Directions for this task — Can you reproduce word for word the part of the forum thread that opens with the words containing "I’m not @brucethemoose@lemmy.world" and closes with "that fill fit."?

Exercise text —
=======
Have you got any recs? I’ve got a 3080 in my machine atm

horse_battery_staple@lemmy.world on 21 Feb 18:03 next collapse

I’m not @brucethemoose@lemmy.world However here’s a pretty barebones how to article to get you started. Just know it can be as complicated as you like. For starters you may want to stick to the 7b and 14b models like mistral:7b and phi4:14b as they’ll fit easily on your card and will allow you to test the waters.

If you’re on Windows doncharisma.org/…/self-hosting-ollama-with-open-w…

If you’re using Linux linuxtldr.com/setup-ollama-and-open-webui-on-linu…

If you want a container github.com/open-webui/…/docker-compose.yaml

brucethemoose@lemmy.world on 21 Feb 18:14 collapse

Locally? Arcee 14B and the 14B Deepseek distill are currently the best models that fill fit.

I’d recommend hosting them with TabbyAPI instead of ollama, as they will be much faster and more VRAM efficient. But this is more fuss.

Honestly, I would just try free APIs like Gemini, Groq, and such through open web ui, or use really cheap APIs like openrouter. Newer 14B models are okay, but they’re definitely lacking that “encyclopedic intelligence” larger models have.

will_a113@lemmy.ml on 21 Feb 13:46 next collapse

Gee I wonder if grok shares data with the rest of twitter, Gemini shares with the rest of google or llama… actually I haven’t used Facebook in ages, I don’t even know if there’s a ChatGPT equivalent service on Facebook.

I do actually wonder if Anthropic shares data with Amazon, or OpenAI with Microsoft (their majority shareholders). That would be a direct 1:1 comparison with what’s happening between deepseek and bytedance (though at least in the latter case you can host-your-own since the model is open source).

sunzu2@thebrainbin.org on 21 Feb 15:19 next collapse

Chinaman bad bro!

jacksilver@lemmy.world on 21 Feb 17:18 next collapse

DeepSeek isn’t owned by bytedance, which is why it’s news worthy. The title is stating DeepSeek (an independent company) is sharing data with Bytedance (TikTok parent company).

So it would be like OpenAI sharing ChatGPT data to Google. Which would be noteworthy as there is likely a lot of sensitive information that people share and most people probably don’t think that data is being sold/shared.
=======
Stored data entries
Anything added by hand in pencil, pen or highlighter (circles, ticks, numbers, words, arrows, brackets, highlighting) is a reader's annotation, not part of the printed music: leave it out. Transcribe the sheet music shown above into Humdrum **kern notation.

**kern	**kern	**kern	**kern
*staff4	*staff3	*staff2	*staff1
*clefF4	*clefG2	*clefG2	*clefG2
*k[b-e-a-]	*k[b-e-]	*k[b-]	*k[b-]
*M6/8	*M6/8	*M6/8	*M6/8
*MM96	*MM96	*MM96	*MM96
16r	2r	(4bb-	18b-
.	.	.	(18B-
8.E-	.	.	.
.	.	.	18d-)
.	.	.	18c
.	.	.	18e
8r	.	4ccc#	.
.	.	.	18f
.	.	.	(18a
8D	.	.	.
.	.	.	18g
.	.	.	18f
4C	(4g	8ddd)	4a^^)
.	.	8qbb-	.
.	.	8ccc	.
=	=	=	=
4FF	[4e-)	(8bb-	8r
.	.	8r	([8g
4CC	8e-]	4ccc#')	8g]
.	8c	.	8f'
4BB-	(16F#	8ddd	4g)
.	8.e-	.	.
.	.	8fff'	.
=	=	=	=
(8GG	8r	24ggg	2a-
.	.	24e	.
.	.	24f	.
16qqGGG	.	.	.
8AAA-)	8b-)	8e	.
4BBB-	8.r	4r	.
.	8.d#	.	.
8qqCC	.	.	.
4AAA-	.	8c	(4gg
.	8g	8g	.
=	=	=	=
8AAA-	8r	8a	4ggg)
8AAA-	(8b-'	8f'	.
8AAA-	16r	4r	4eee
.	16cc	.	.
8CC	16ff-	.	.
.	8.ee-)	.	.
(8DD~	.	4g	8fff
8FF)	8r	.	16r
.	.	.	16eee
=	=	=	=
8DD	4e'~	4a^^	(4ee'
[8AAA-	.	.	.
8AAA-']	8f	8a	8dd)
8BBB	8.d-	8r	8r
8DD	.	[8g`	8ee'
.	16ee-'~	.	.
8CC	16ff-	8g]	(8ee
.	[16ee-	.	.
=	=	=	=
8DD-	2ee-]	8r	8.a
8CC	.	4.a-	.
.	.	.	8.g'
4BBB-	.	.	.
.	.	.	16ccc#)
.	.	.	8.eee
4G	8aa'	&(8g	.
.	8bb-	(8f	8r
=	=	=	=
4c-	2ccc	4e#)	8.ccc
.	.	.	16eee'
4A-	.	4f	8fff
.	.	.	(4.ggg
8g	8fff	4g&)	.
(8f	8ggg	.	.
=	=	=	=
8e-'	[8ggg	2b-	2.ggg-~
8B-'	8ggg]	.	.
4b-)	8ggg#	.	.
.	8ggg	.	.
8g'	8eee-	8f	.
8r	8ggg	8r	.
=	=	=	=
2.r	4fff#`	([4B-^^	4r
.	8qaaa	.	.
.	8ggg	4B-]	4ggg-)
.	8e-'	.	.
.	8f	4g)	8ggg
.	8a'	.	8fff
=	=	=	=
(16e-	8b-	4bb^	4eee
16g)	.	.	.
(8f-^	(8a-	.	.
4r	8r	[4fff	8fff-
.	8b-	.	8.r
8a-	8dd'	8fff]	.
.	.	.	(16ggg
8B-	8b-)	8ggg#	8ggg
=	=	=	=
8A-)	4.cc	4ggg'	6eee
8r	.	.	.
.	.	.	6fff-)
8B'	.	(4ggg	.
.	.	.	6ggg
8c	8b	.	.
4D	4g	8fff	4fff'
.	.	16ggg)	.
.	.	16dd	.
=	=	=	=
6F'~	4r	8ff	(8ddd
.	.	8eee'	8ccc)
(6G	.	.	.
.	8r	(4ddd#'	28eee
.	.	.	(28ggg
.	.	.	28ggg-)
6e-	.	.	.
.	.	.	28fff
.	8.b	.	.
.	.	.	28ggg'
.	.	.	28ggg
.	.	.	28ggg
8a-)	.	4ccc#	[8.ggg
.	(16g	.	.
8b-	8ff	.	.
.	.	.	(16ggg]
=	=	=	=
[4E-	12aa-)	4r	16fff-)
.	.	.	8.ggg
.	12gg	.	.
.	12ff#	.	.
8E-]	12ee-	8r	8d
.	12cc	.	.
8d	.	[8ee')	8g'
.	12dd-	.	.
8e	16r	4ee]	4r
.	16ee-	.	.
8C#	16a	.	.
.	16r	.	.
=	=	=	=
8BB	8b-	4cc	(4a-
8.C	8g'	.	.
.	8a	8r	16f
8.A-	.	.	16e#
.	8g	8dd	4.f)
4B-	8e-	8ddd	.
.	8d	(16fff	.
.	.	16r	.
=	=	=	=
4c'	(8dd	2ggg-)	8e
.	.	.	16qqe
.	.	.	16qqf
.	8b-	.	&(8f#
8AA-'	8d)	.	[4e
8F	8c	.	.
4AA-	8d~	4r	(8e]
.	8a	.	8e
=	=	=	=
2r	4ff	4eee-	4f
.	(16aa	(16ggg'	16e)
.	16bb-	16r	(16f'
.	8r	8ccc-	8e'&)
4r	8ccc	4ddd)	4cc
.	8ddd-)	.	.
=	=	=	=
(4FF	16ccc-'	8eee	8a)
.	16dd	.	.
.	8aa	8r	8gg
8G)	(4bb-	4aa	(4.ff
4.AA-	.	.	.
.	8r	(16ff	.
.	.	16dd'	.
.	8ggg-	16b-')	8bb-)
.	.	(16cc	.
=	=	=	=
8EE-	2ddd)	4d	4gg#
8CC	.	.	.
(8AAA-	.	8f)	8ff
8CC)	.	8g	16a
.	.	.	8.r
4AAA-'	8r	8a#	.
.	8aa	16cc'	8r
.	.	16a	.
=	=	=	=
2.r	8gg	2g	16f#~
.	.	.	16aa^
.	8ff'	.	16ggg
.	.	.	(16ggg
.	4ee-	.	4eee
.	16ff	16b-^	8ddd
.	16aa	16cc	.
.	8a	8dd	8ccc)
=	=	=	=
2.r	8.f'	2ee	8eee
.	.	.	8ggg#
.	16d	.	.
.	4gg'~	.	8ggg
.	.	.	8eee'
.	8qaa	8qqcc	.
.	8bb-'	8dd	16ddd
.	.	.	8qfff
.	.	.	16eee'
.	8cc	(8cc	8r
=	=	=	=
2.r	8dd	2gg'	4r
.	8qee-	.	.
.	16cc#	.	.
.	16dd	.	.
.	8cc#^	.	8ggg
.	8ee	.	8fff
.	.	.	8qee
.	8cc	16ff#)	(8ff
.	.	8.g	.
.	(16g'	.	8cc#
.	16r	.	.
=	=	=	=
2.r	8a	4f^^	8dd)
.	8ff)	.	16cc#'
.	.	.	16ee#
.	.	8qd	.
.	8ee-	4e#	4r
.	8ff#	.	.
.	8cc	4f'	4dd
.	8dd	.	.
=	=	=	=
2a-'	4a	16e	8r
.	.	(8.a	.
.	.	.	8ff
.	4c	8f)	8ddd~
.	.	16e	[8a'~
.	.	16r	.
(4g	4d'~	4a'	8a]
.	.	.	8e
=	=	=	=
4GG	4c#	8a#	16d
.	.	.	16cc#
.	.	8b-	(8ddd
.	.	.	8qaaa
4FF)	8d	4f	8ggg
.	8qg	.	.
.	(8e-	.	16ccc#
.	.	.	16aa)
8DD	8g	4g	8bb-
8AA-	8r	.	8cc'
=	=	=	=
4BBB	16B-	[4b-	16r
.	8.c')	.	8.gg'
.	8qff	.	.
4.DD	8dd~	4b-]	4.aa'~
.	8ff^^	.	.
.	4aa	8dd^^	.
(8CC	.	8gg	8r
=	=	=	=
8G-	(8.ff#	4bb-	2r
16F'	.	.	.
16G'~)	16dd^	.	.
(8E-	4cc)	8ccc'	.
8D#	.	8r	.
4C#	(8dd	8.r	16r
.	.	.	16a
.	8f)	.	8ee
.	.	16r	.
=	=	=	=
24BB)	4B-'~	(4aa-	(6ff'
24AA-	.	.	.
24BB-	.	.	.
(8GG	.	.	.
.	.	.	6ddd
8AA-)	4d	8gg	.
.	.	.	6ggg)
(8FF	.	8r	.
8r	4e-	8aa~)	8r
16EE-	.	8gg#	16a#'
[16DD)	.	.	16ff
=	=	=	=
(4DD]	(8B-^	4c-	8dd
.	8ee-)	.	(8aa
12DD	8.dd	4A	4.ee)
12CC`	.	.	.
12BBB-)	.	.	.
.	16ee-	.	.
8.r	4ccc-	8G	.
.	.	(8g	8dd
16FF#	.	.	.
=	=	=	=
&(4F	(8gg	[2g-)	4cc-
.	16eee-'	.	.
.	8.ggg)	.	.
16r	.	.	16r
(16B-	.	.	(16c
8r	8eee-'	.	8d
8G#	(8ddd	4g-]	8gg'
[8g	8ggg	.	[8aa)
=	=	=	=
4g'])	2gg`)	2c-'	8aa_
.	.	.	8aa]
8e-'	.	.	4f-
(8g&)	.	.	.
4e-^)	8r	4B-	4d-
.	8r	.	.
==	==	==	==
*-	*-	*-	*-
=======
Output below —
I’m not @brucethemoose@lemmy.world However here’s a pretty barebones how to article to get you started. Just know it can be as complicated as you like. For starters you may want to stick to the 7b and 14b models like mistral:7b and phi4:14b as they’ll fit easily on your card and will allow you to test the waters.

If you’re on Windows doncharisma.org/…/self-hosting-ollama-with-open-w…

If you’re using Linux linuxtldr.com/setup-ollama-and-open-webui-on-linu…

If you want a container github.com/open-webui/…/docker-compose.yaml

brucethemoose@lemmy.world on 21 Feb 18:14 collapse

Locally? Arcee 14B and the 14B Deepseek distill are currently the best models that fill fit.